One of the relatively unknown pioneers of civil rights, Harry Moore, was 
*killed* by a bomb in 1951 not far from where I live a little before Parks 
and King made themselves be known. The civil rights movement helped turn 
things around for the better, but occupies just a small portion of the 
American historical timeline since slaves were brought over from Africa. An 
eyeblink really.
Britain freed her slaves (eg- in Jamaica) well before the American Civil War 
and Lincoln's Emancipation Proclamation, but even somebody coming of age 
much later such as Marcus Garvey wasn't too fond of the Brits and their 
historic foothold in Jamaica. That nation has suffered the legacy of slavery 
just as African American's have in the United States. Garveyism had 
influence not only on Rastafrianism, but also black militancy in the States. 
Malcolm X's dad was a Garveyite.
Strange that the Rastas would revere Haile Selassie as divine as foretold by 
Marcus Garvey (an historic fiction) when Garvey himself was rather critical 
of Selassie for not training the Ethiopian military well enough so that 
Italian forces wouldn't have had such easy pickings in that country.
IIRC Garvey and the great African American leader DuBois weren't all that 
keen on each other, as they represented two polar opposites in black 
political movements, Garvey as Back to Africa separatist, not unlike the 
Black Muslims, and DuBois an integrationist.
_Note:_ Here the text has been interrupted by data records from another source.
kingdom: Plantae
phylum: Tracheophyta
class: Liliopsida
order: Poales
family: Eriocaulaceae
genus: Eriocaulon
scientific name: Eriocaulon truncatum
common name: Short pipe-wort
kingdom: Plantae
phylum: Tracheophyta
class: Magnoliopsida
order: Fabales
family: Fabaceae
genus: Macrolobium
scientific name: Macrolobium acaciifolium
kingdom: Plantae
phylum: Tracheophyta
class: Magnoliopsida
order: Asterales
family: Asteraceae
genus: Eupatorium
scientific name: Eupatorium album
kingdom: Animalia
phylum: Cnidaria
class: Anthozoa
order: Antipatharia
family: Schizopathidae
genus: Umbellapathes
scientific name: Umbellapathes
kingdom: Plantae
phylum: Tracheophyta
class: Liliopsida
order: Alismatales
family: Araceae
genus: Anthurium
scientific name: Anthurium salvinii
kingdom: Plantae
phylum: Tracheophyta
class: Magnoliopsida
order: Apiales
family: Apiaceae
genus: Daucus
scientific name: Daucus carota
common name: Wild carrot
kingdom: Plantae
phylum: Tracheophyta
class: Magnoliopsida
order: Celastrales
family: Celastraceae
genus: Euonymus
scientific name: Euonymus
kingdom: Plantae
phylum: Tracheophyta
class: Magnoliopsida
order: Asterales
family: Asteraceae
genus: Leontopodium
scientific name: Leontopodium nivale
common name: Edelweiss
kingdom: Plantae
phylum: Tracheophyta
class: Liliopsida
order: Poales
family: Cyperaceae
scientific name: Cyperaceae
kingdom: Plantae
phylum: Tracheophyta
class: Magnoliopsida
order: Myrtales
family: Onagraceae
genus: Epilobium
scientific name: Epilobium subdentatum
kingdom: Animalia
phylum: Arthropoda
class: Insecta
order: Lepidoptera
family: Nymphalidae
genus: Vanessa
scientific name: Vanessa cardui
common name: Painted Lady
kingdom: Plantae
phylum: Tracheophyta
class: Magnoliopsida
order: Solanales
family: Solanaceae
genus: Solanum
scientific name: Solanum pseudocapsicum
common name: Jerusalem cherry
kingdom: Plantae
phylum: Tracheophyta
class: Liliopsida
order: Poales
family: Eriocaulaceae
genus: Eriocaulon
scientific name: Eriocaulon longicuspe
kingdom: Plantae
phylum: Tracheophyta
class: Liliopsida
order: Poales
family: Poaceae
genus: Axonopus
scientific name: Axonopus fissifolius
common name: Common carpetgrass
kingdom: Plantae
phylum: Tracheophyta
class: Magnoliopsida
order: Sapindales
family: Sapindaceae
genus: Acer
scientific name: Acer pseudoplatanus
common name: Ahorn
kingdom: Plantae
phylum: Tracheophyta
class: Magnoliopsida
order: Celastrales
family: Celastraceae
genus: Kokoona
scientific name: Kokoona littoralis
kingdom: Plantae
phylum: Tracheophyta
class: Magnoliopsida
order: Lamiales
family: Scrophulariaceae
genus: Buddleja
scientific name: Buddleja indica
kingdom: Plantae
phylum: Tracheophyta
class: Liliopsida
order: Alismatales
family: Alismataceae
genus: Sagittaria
Even in the early days of abolitionism and freedom there were pioneers for 
the African American cause such as Frederick Douglass (writing a famous 
slave narrative that brought the horrors of slavery first hand to a shocked 
public). And for those who might think of blacks as ignorant they should 
read some accounts of the ingenious ways in which runaway slaves made their 
way north, with direction via spirituals such as "Follow the Drinking Gourd" 
and intelligence agents such as Harriet Tubman leading the way. The 
plantation owners were the ignorant ones as the slaves were able to transmit 
or receive messages coded in seemingly innocuous songs with co-opted 
Biblical references and even some quilt patterns, with the slave-owners 
relatively clueless as to what was going on as folks were running north, 
sometimes as far as Canada.
Further south runaway blacks were helping Seminole allies fight a guerilla 
war in Florida, the likes of which wouldn't be seen again until Vietnam.